Ich beschloss, die Tätigkeit als Heilpraktikerin ganz und gar aufzugeben und mich der Christian Science Praxis zu widmen.
Ich beschloss, die Tätigkeit als Heilpraktikerin ganz und gar aufzugeben und mich der Christian Science Praxis zu widmen. Ein Jahr später heiratete ich wieder. Da mein Ehemann im Ausland lebt, wollte ich umziehen. Ich fand jetzt für meine Wohnung eine sehr gute Mieterin. Als ich in den Umzugsvorbereitungen steckte, bekam ich einen Anruf.
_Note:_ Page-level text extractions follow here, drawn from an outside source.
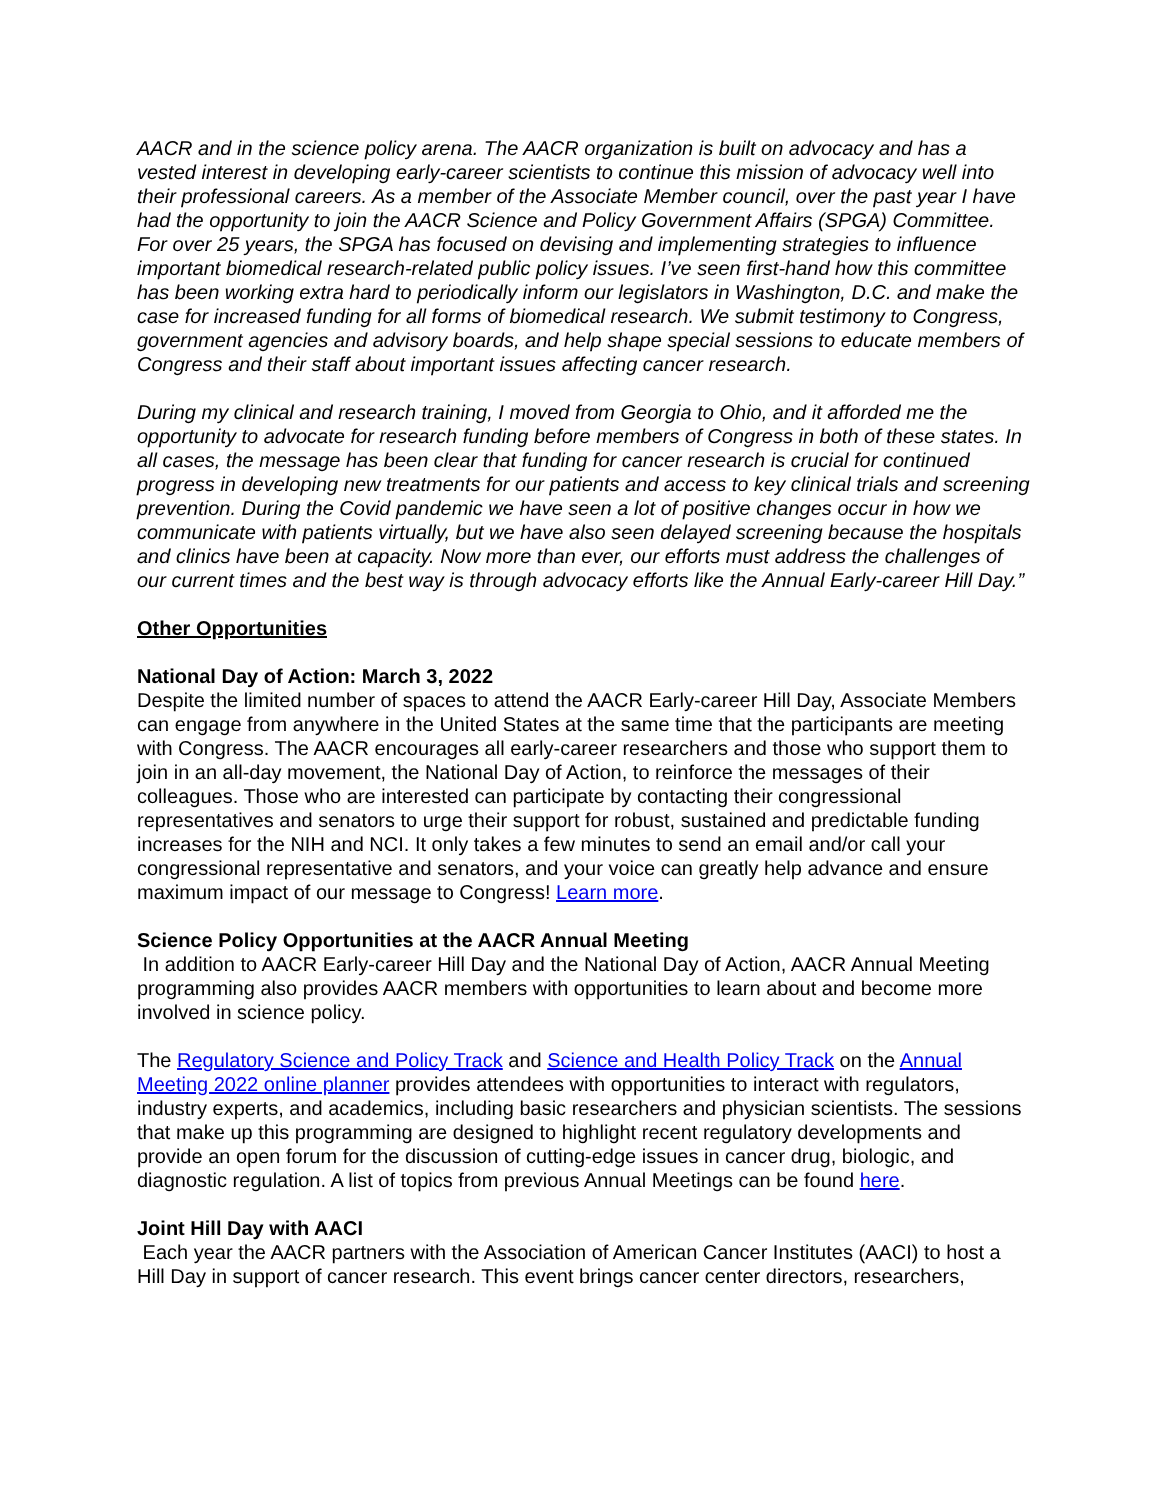AACR and in the science policy arena. The AACR organization is built on advocacy and has a vested interest in developing early-career scientists to continue this mission of advocacy well into their professional careers. As a member of the Associate Member council, over the past year I have had the opportunity to join the AACR Science and Policy Government Affairs (SPGA) Committee. For over 25 years, the SPGA has focused on devising and implementing strategies to influence important biomedical research-related public policy issues. I’ve seen first-hand how this committee has been working extra hard to periodically inform our legislators in Washington, D.C. and make the case for increased funding for all forms of biomedical research. We submit testimony to Congress, government agencies and advisory boards, and help shape special sessions to educate members of Congress and their staff about important issues affecting cancer research.
During my clinical and research training, I moved from Georgia to Ohio, and it afforded me the opportunity to advocate for research funding before members of Congress in both of these states. In all cases, the message has been clear that funding for cancer research is crucial for continued progress in developing new treatments for our patients and access to key clinical trials and screening prevention. During the Covid pandemic we have seen a lot of positive changes occur in how we communicate with patients virtually, but we have also seen delayed screening because the hospitals and clinics have been at capacity. Now more than ever, our efforts must address the challenges of our current times and the best way is through advocacy efforts like the Annual Early-career Hill Day.”
Other Opportunities
National Day of Action: March 3, 2022
Despite the limited number of spaces to attend the AACR Early-career Hill Day, Associate Members can engage from anywhere in the United States at the same time that the participants are meeting with Congress. The AACR encourages all early-career researchers and those who support them to join in an all-day movement, the National Day of Action, to reinforce the messages of their colleagues. Those who are interested can participate by contacting their congressional representatives and senators to urge their support for robust, sustained and predictable funding increases for the NIH and NCI. It only takes a few minutes to send an email and/or call your congressional representative and senators, and your voice can greatly help advance and ensure maximum impact of our message to Congress! Learn more.
Science Policy Opportunities at the AACR Annual Meeting
In addition to AACR Early-career Hill Day and the National Day of Action, AACR Annual Meeting programming also provides AACR members with opportunities to learn about and become more involved in science policy.
The Regulatory Science and Policy Track and Science and Health Policy Track on the Annual Meeting 2022 online planner provides attendees with opportunities to interact with regulators, industry experts, and academics, including basic researchers and physician scientists. The sessions that make up this programming are designed to highlight recent regulatory developments and provide an open forum for the discussion of cutting-edge issues in cancer drug, biologic, and diagnostic regulation. A list of topics from previous Annual Meetings can be found here.
Joint Hill Day with AACI
Each year the AACR partners with the Association of American Cancer Institutes (AACI) to host a Hill Day in support of cancer research. This event brings cancer center directors, researchers,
Es war der Schwindler. Er hatte geheiratet, den Namen seiner Frau angenommen und sein Leben geordnet. Er wollte sich entschuldigen. Den Kredit zahle ich noch heute ab. Ich war ihm nicht böse, denn ich hatte ihm längst verziehen und wünschte ihm alles Gute.
Heute lebe ich mit meiner Tochter bei meinem Mann und seinen zwei Kindern in Belgien. Ja, es war richtig, meine Wünsche wirklich Gott anzuvertrauen.